> Exercise description
After locating the line that contains "- Make UpdateCluster" in the data below, set down exactly that line and each one after it through the line that contains "- Remove DNSProvider.", and nothing more.

(Data for this exercise)

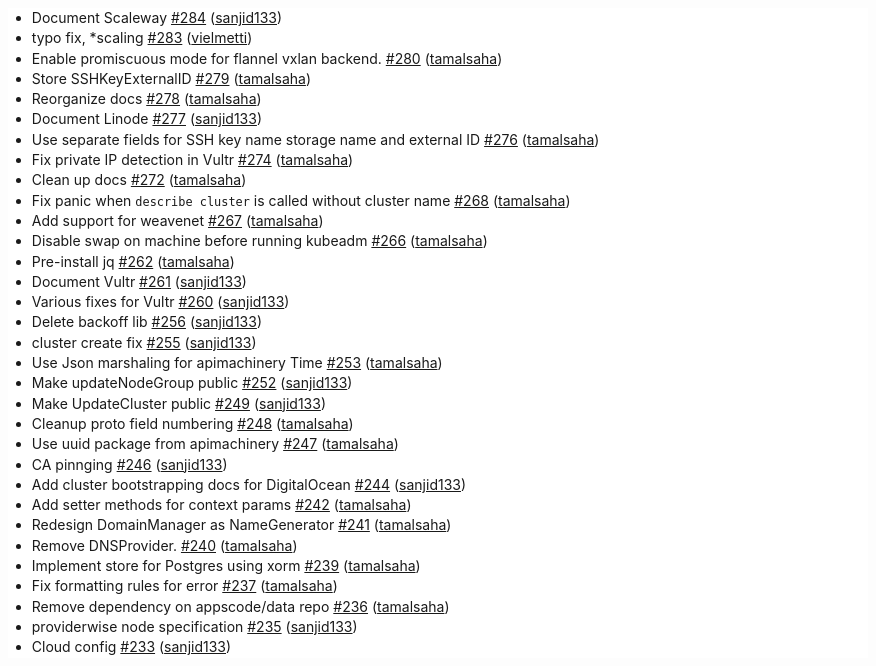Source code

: - Document Scaleway [\#284](https://github.com/pharmer/pharmer/pull/284) ([sanjid133](https://github.com/sanjid133))
- typo fix, \*scaling [\#283](https://github.com/pharmer/pharmer/pull/283) ([vielmetti](https://github.com/vielmetti))
- Enable promiscuous mode for flannel vxlan backend. [\#280](https://github.com/pharmer/pharmer/pull/280) ([tamalsaha](https://github.com/tamalsaha))
- Store SSHKeyExternalID [\#279](https://github.com/pharmer/pharmer/pull/279) ([tamalsaha](https://github.com/tamalsaha))
- Reorganize docs [\#278](https://github.com/pharmer/pharmer/pull/278) ([tamalsaha](https://github.com/tamalsaha))
- Document Linode [\#277](https://github.com/pharmer/pharmer/pull/277) ([sanjid133](https://github.com/sanjid133))
- Use separate fields for SSH key name storage name and external ID [\#276](https://github.com/pharmer/pharmer/pull/276) ([tamalsaha](https://github.com/tamalsaha))
- Fix private IP detection in Vultr [\#274](https://github.com/pharmer/pharmer/pull/274) ([tamalsaha](https://github.com/tamalsaha))
- Clean up docs [\#272](https://github.com/pharmer/pharmer/pull/272) ([tamalsaha](https://github.com/tamalsaha))
- Fix panic when `describe cluster` is called without cluster name [\#268](https://github.com/pharmer/pharmer/pull/268) ([tamalsaha](https://github.com/tamalsaha))
- Add support for weavenet [\#267](https://github.com/pharmer/pharmer/pull/267) ([tamalsaha](https://github.com/tamalsaha))
- Disable swap on machine before running kubeadm [\#266](https://github.com/pharmer/pharmer/pull/266) ([tamalsaha](https://github.com/tamalsaha))
- Pre-install jq [\#262](https://github.com/pharmer/pharmer/pull/262) ([tamalsaha](https://github.com/tamalsaha))
- Document Vultr [\#261](https://github.com/pharmer/pharmer/pull/261) ([sanjid133](https://github.com/sanjid133))
- Various fixes for Vultr [\#260](https://github.com/pharmer/pharmer/pull/260) ([sanjid133](https://github.com/sanjid133))
- Delete backoff lib [\#256](https://github.com/pharmer/pharmer/pull/256) ([sanjid133](https://github.com/sanjid133))
- cluster create fix [\#255](https://github.com/pharmer/pharmer/pull/255) ([sanjid133](https://github.com/sanjid133))
- Use Json marshaling for apimachinery Time [\#253](https://github.com/pharmer/pharmer/pull/253) ([tamalsaha](https://github.com/tamalsaha))
- Make updateNodeGroup public [\#252](https://github.com/pharmer/pharmer/pull/252) ([sanjid133](https://github.com/sanjid133))
- Make UpdateCluster public [\#249](https://github.com/pharmer/pharmer/pull/249) ([sanjid133](https://github.com/sanjid133))
- Cleanup proto field numbering [\#248](https://github.com/pharmer/pharmer/pull/248) ([tamalsaha](https://github.com/tamalsaha))
- Use uuid package from apimachinery [\#247](https://github.com/pharmer/pharmer/pull/247) ([tamalsaha](https://github.com/tamalsaha))
- CA pinnging [\#246](https://github.com/pharmer/pharmer/pull/246) ([sanjid133](https://github.com/sanjid133))
- Add cluster bootstrapping docs for DigitalOcean [\#244](https://github.com/pharmer/pharmer/pull/244) ([sanjid133](https://github.com/sanjid133))
- Add setter methods for context params [\#242](https://github.com/pharmer/pharmer/pull/242) ([tamalsaha](https://github.com/tamalsaha))
- Redesign DomainManager as NameGenerator [\#241](https://github.com/pharmer/pharmer/pull/241) ([tamalsaha](https://github.com/tamalsaha))
- Remove DNSProvider. [\#240](https://github.com/pharmer/pharmer/pull/240) ([tamalsaha](https://github.com/tamalsaha))
- Implement store for Postgres using xorm [\#239](https://github.com/pharmer/pharmer/pull/239) ([tamalsaha](https://github.com/tamalsaha))
- Fix formatting rules for error [\#237](https://github.com/pharmer/pharmer/pull/237) ([tamalsaha](https://github.com/tamalsaha))
- Remove dependency on appscode/data repo [\#236](https://github.com/pharmer/pharmer/pull/236) ([tamalsaha](https://github.com/tamalsaha))
- providerwise node specification [\#235](https://github.com/pharmer/pharmer/pull/235) ([sanjid133](https://github.com/sanjid133))
- Cloud config [\#233](https://github.com/pharmer/pharmer/pull/233) ([sanjid133](https://github.com/sanjid133))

(End Data for this exercise)

> Response area
- Make UpdateCluster public [\#249](https://github.com/pharmer/pharmer/pull/249) ([sanjid133](https://github.com/sanjid133))
- Cleanup proto field numbering [\#248](https://github.com/pharmer/pharmer/pull/248) ([tamalsaha](https://github.com/tamalsaha))
- Use uuid package from apimachinery [\#247](https://github.com/pharmer/pharmer/pull/247) ([tamalsaha](https://github.com/tamalsaha))
- CA pinnging [\#246](https://github.com/pharmer/pharmer/pull/246) ([sanjid133](https://github.com/sanjid133))
- Add cluster bootstrapping docs for DigitalOcean [\#244](https://github.com/pharmer/pharmer/pull/244) ([sanjid133](https://github.com/sanjid133))
- Add setter methods for context params [\#242](https://github.com/pharmer/pharmer/pull/242) ([tamalsaha](https://github.com/tamalsaha))
- Redesign DomainManager as NameGenerator [\#241](https://github.com/pharmer/pharmer/pull/241) ([tamalsaha](https://github.com/tamalsaha))
- Remove DNSProvider. [\#240](https://github.com/pharmer/pharmer/pull/240) ([tamalsaha](https://github.com/tamalsaha))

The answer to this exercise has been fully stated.